= Given data =
###
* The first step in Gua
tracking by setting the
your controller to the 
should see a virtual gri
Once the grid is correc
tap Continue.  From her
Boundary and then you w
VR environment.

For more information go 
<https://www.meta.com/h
###
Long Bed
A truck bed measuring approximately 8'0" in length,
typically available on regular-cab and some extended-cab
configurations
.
###
= What this task involves =
Could you reproduce exactly the lines of the entries above, from the one with "VR environment." through the one with "<https://www.meta.com/h", and nothing else?

= Your solution =
VR environment.

For more information go 
<https://www.meta.com/h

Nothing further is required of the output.